Updating the rhea-promise sample to wait for success/failure of the send operation gives the same perf service-bus

I see rhea-promise sample performing better.
Am I missing something?

@HarshaNalluru: Can you create a PR for this change so I can comment on it? Also, can you please post the numbers you are seeing before after this change in the PR? I can run the tests on my own VM to confirm your results.

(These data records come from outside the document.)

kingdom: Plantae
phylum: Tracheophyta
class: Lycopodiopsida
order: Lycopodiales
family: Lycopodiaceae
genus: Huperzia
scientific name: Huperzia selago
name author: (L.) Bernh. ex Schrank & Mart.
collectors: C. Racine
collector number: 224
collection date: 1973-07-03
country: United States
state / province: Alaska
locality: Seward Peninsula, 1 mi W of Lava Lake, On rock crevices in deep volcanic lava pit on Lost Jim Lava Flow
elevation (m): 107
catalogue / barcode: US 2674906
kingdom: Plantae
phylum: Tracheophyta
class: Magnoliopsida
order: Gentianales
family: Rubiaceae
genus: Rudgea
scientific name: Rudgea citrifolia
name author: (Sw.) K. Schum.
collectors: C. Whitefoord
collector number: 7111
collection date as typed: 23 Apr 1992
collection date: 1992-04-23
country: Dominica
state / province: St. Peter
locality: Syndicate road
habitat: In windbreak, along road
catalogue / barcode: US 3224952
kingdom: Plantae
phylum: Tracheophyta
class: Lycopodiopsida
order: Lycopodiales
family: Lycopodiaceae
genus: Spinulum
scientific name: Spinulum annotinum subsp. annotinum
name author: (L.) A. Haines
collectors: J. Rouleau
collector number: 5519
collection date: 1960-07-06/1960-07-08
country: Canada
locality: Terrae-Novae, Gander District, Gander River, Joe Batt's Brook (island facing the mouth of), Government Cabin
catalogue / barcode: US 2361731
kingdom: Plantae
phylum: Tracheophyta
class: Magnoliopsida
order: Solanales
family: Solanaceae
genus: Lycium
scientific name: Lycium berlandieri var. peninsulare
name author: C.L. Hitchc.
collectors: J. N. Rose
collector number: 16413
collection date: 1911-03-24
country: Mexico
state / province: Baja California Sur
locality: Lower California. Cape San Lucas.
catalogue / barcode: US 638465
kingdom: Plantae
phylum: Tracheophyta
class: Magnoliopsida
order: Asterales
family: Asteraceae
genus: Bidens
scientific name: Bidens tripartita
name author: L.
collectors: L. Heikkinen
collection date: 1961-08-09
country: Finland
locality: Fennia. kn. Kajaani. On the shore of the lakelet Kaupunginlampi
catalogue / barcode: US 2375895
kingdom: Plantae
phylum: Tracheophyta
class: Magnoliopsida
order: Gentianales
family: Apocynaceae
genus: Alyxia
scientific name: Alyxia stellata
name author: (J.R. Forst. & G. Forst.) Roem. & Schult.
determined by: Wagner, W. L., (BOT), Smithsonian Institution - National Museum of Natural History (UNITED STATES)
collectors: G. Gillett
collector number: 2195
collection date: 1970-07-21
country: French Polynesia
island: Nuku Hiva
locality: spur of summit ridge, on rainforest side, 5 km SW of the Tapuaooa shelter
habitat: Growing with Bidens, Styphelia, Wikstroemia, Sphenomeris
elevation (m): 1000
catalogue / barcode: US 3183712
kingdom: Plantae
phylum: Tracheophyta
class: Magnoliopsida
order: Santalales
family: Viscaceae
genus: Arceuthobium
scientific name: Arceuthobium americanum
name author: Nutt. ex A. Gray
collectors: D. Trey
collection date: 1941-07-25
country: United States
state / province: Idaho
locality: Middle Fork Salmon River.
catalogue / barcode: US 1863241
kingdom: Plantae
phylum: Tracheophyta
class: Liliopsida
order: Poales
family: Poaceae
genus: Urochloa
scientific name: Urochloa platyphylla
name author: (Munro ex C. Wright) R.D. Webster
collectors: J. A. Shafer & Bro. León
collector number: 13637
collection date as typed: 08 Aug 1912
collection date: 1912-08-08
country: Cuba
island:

@HarshaNalluru Maybe because your sample is not using promises?
Below is what I tried inside ExecuteSendsAsync i.e. the same things that we do in service bus

  while (++_messages <= messages) {
    while (!sender.sendable()) {
      await delay(0.01);
    }

    let onRejected: any;
    let onReleased: any;
    let onModified: any;
    let onAccepted: any;

    const removeListeners = () => {
      sender.removeListener(SenderEvents.accepted, onAccepted);
      sender.removeListener(SenderEvents.rejected, onRejected);
      sender.removeListener(SenderEvents.released, onReleased);
      sender.removeListener(SenderEvents.modified, onModified);
    };

    if (sender.sendable()) {
      const sendPromise = new Promise((resolve) => {
        onRejected = (context: EventContext) => {
          removeListeners();
          resolve();
        };
        onReleased = (context: EventContext) => {
          removeListeners();
          resolve();
        };
        onModified = (context: EventContext) => {
          removeListeners();
          resolve();
        };
        onAccepted = (context: EventContext) => {
          removeListeners();
          resolve();
        };

        sender!.on(SenderEvents.accepted, onAccepted);
        sender!.on(SenderEvents.rejected, onRejected);
        sender!.on(SenderEvents.modified, onModified);
        sender!.on(SenderEvents.released, onReleased);
        sender.send({ body: _payload });
      });

      await sendPromise;
    }
  }

Closing this issue as we plan to revisit the perf & stress testing story for Service Bus this month, potentially based on the common perf & stress infrastructure.